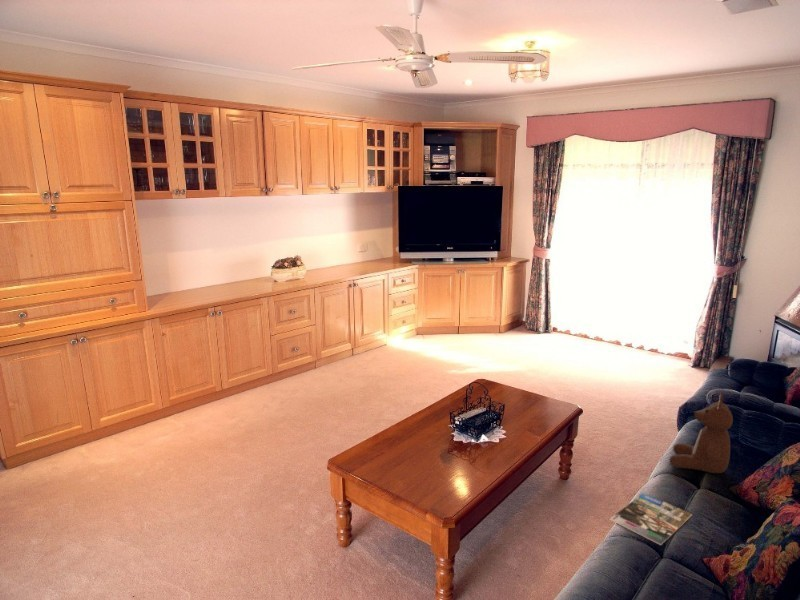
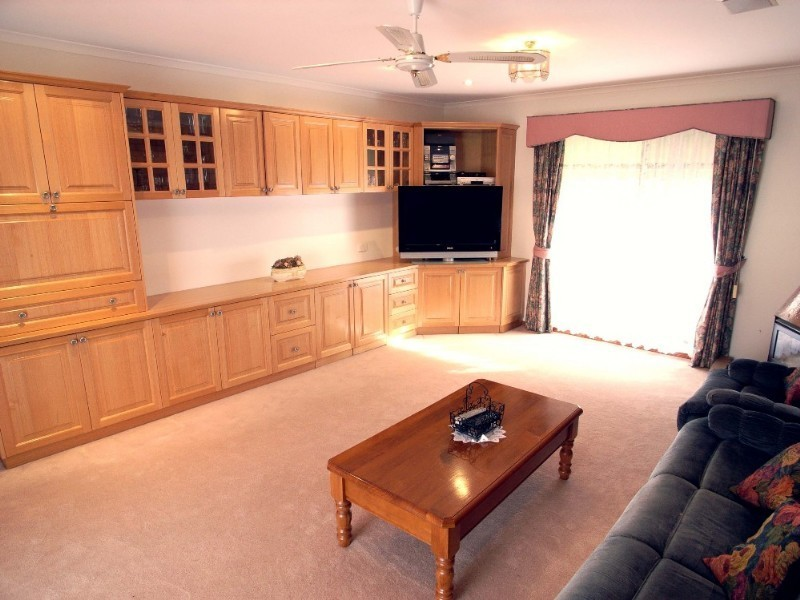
- teddy bear [669,393,734,474]
- magazine [609,492,693,546]
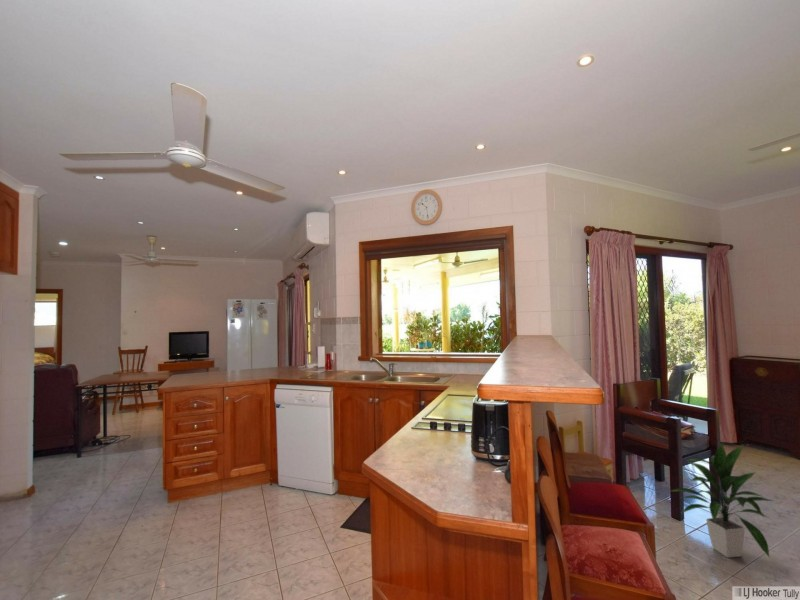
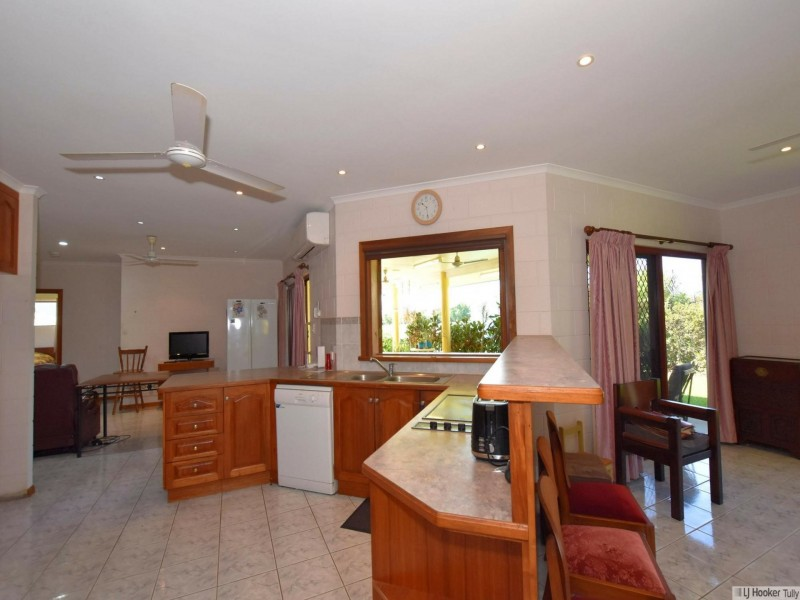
- indoor plant [670,442,774,559]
···
> [TASK DETAILS]
In copying the listing, reproduce each line exactly and omit the pictures.

> [RESPONSE TO THIS EXERCISE]
- teddy bear [669,393,734,474]
- magazine [609,492,693,546]
- indoor plant [670,442,774,559]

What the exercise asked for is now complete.